The myoinositol signaling pathway has been correlated to stress and developmental processes in plants. WD40 repeat region of a myoinositol polyphosphate 5-phosphatase (At1g05630) was found to interact with the sucrose nonfermenting-1-related kinase, which has a central role in sugar, metabolic, stress, and developmental signals in Arabidopsis (Ananieva et al. 2008). Further, we have recently shown that a WD40 repeat containing gene (homologous with salt responsive WD40 protein of rice) is upregulated during different abiotic stresses in foxtail millet. It also shows the DNA binding activity with an AP2 domain containing protein, SiDREB gene (Mishra et al. 2012).

Conclusions

The WD40 domain is one of the most abundant and highly conserved domains across eukaryotes. Given their rich interaction surfaces, these proteins function as an adaptor in many different protein complexes or protein-DNA complexes in very diverse cellular processes.
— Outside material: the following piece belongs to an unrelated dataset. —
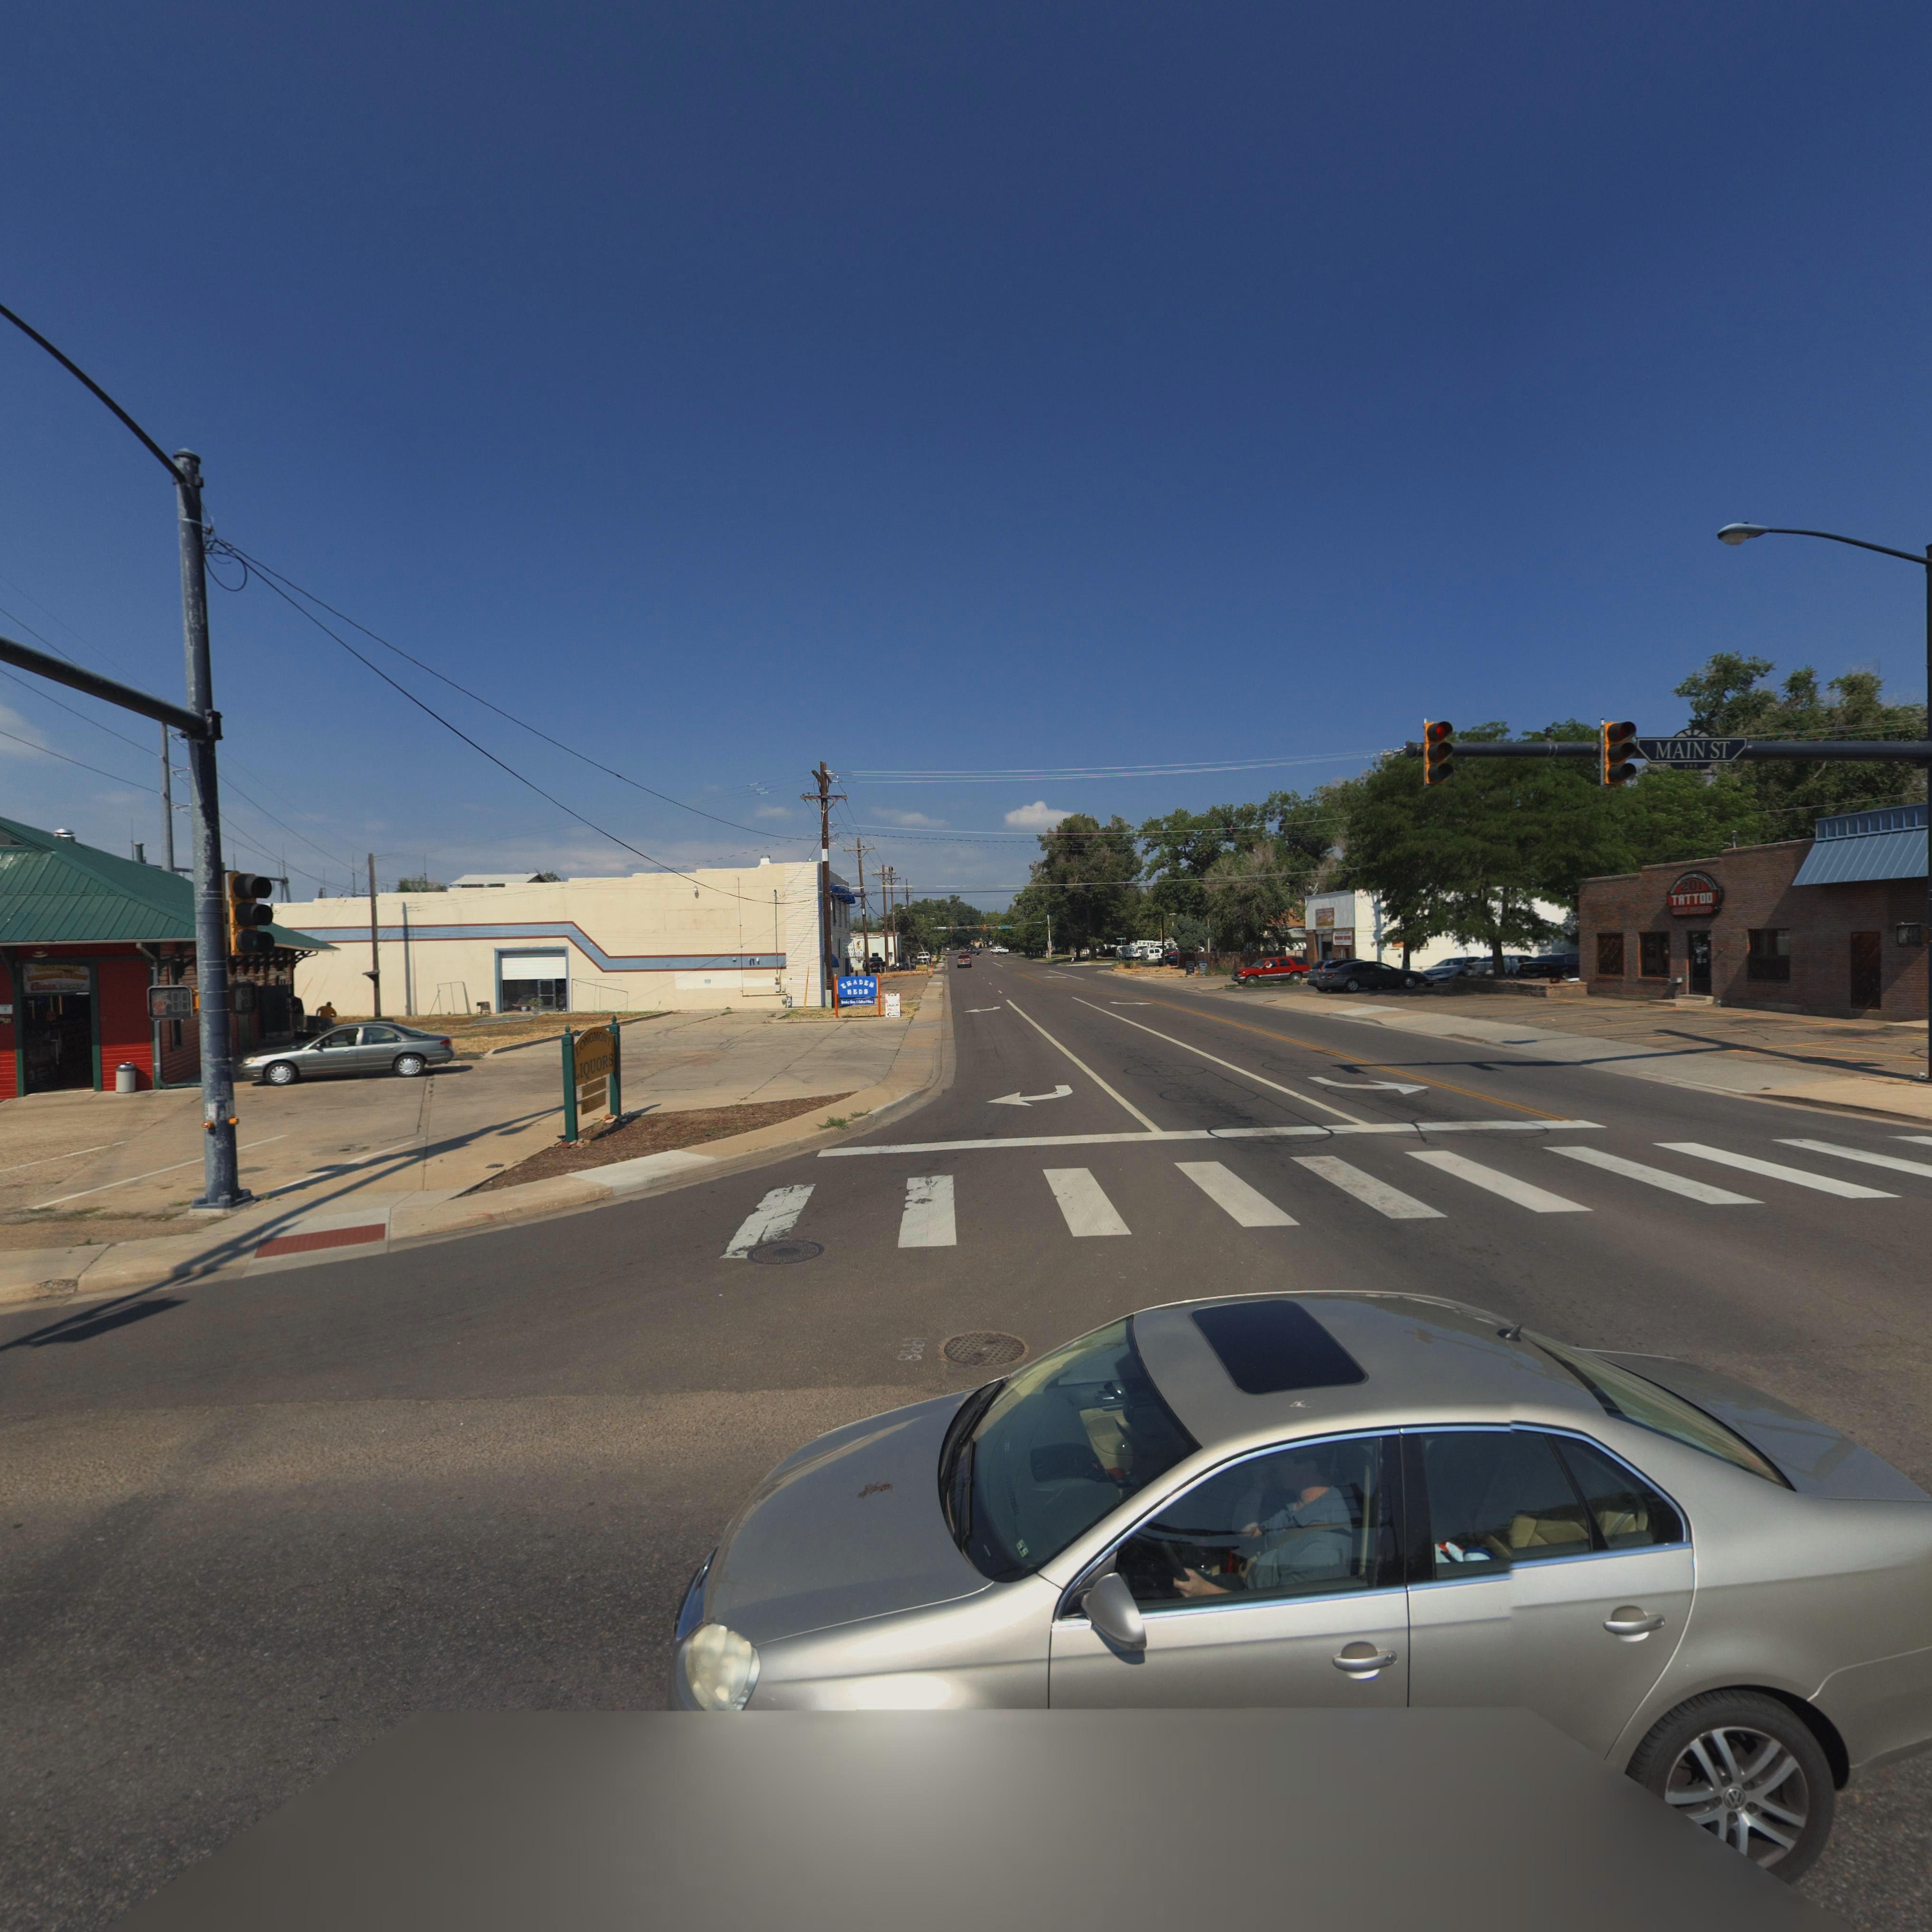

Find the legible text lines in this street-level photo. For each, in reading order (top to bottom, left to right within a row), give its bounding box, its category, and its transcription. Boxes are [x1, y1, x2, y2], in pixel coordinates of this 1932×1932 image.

They mediate molecular recognition events mainly through the smaller top surface of domain which comprises three residues and form the transient complexes with other peptide. DWD protein function as substrate receptor for CUL4 mediated E3 ligase dependant in proteasomal degradation of protein. Some WD40 proteins control the post-translation event through methylation and uniquitination of histone protein. Besides, these proteins also play role in development specific event and abiotic stress tolerance in plant. Due to larger subunits assemblies and lack of measurable intrinsic activity (such as catalysis), these proteins are difficult to handle. However, structural details and functional mechanism of most WD40 protein in plants is still unclear which is critical for understanding their role in cellular process. We thus definitely need to explore more about the WD40 domain protein complexes in the future.